◆ Work item A
Summarize the issue report on "Go to definition" in Typescript packages in two sentences.
◆ Work item B
Proceed with the issue report on "Go to definition" in Typescript packages, starting right after its final sentence.

TLDR; When writing a Typescript package to be consumed by both Javascript and Typescript, "Go to definition" works for one or the other but not for both.

Problem 1

Steps to Reproduce

  1. Given a NPM package that contains type declarations (.d.ts) and no sourcemaps.
  2. When working in a Typescript or a Javascript project importing this package, if I ⌘+click, I am taken to the type declaration. However, I would expect to be taken to the source file and would expect to be taken to type declarations file if I click "Go to type definition".

Current solutions

  • If the module is written in Javascript: Add sourcemaps.
  • If the module is written in Typescript:
    • Removing type declarations from the package solves the issue for Javascript projects but it means the package is no more compatible with Typescript projects! So this is not a viable solution.
    • Adding sourcemaps along with Typescript sources, leads to Problem 2 below.

Problem 2

Steps to Reproduce

  1. Given a NPM package that contains its Typescript source, compiled Javascript, type declarations and sourcemaps.
  2. When working with a Typescript project that imports this package, if I ⌘+click, I am taken to the source file in Typescript. All is good as expected.

◆ Extracted information
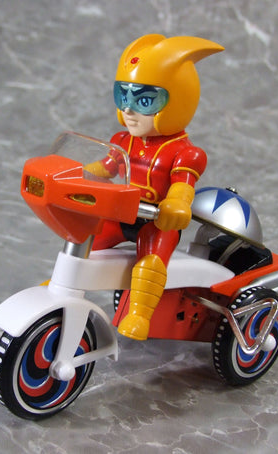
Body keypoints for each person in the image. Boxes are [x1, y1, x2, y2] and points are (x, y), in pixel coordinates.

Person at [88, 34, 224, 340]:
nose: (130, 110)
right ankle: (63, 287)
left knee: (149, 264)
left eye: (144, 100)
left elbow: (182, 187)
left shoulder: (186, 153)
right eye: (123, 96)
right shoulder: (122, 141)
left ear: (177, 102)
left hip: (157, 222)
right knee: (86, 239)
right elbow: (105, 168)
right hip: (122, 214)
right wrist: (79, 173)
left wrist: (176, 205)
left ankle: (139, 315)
==
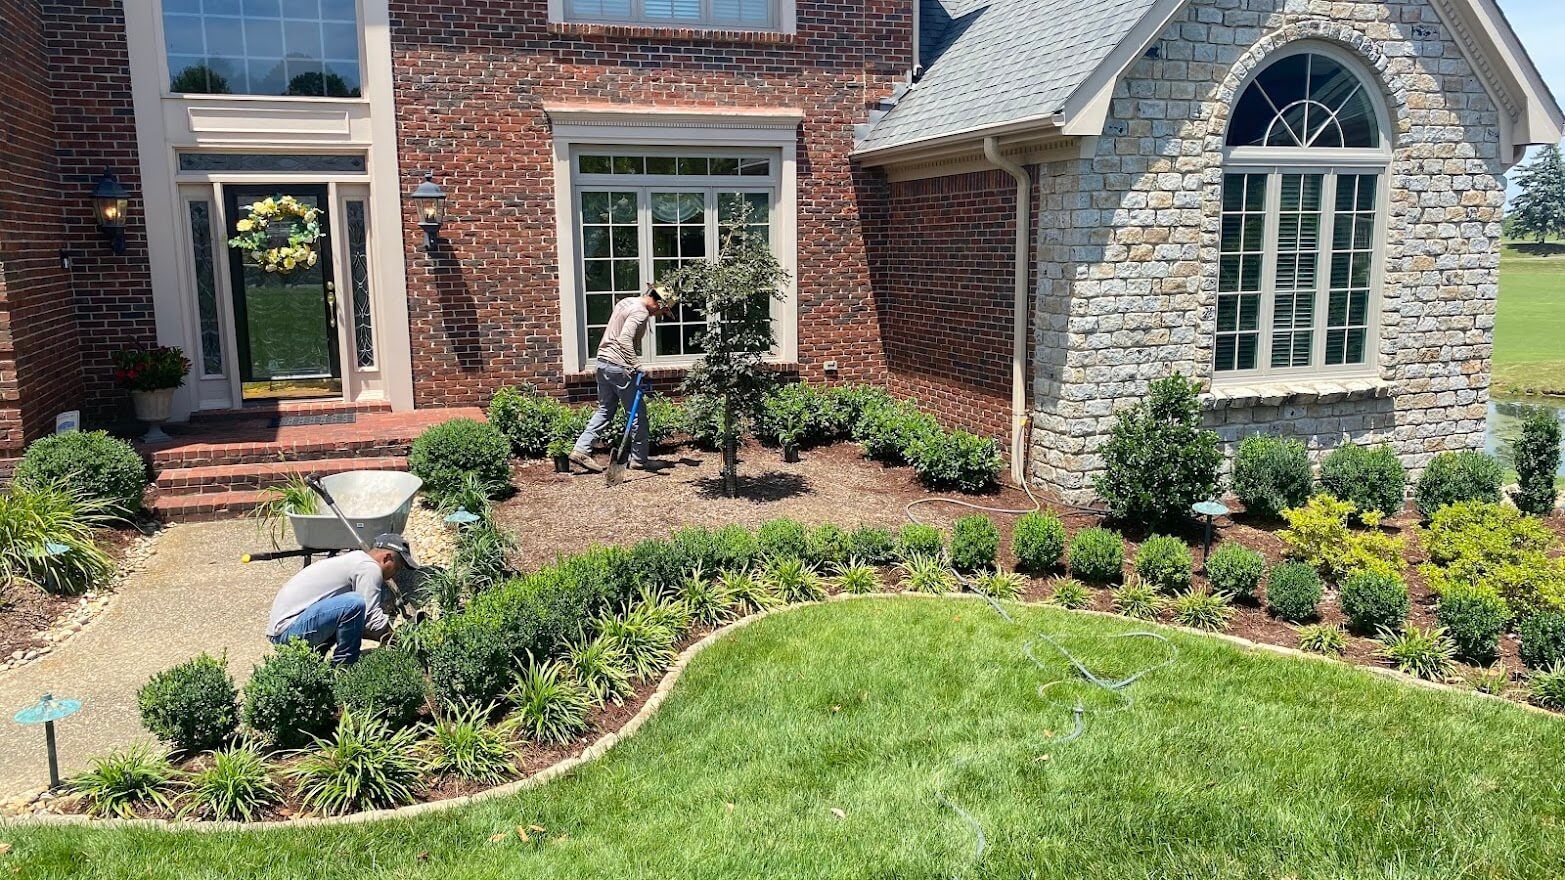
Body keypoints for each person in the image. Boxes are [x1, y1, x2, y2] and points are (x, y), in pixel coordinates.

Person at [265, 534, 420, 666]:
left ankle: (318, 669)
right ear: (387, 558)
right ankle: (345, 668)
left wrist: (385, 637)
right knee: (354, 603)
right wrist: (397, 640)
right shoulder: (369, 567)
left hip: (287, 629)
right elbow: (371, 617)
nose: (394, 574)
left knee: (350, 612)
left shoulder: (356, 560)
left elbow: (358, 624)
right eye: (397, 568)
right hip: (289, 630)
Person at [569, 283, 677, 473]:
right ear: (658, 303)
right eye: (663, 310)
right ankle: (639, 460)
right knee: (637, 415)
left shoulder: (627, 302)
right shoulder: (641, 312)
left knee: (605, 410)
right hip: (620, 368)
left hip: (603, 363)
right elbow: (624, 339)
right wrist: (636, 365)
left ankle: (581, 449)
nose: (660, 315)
--
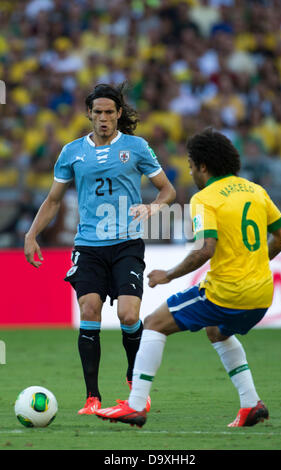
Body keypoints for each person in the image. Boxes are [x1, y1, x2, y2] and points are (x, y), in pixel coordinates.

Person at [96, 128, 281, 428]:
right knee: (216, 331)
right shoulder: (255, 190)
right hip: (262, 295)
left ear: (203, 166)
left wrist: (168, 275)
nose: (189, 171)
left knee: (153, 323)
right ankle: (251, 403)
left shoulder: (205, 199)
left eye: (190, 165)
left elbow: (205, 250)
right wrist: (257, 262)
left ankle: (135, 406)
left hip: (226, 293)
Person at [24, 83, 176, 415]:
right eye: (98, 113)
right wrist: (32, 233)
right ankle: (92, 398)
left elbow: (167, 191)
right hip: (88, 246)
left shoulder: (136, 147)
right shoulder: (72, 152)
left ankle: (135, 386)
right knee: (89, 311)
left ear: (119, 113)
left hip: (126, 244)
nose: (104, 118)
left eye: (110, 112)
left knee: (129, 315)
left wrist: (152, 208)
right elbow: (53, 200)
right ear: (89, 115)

◆ Task result A
When a Typescript package meant for both Javascript and Typescript users ships type declarations without sourcemaps, ⌘+click in either kind of project leads to the type declaration instead of the source file, and removing the declarations would break compatibility with Typescript projects. Adding sourcemaps along with the Typescript sources makes ⌘+click reach the Typescript source file in Typescript projects, but it leads to a second problem.

◆ Task result B
  3. When working with a Javascript project that imports this package, if I ⌘+click, I am still taken to the Typescript source file. However, this is not an expected behavior as I am coding in Javascript, so if I want to debug the code, I'd be lost and have to learn Typescript and setup a Typescript compiler.
    The expected behavior should be to take me to the compiled Javascript (which is what I am actually importing in my project).

Currently, there is no way to control this behaviour, because VS Code probably uses the same algorithm to detect type declarations for Javascript and Typescript.

Possible solutions

  1. VS Code's responsibility: Detect if the project is Javascript and if the source file being taken to is Typescript, then ignore typings. This has the advantage of requiring zero configuration.
  2. Package publisher's responsibility: Introduce a typescript entry in package.json to include type declarations (and maps) to be used only for Typescript. This has the advantage of letting the package publisher decide what they want to do instead of the consumer.
  3. Package consumer's responsibility: Do not pick up type declarations if they are specifically excluded in jsconfig.json
    {
      "exclude": ["./node_modules/npm-package/types"]
    }
    
  4. Package consumer's responsibility: Introduce a new jsconfig.json entry useTypeDeclarations that can be set to false.

Current alternative solution for Problem 1 & 2

  1. The package publisher shall create two subfolders, one for type declarations and one for the compiled Javascript code
  2. The package consumer must import directly the subfolder containing the code instead of the generic package name

package.json

...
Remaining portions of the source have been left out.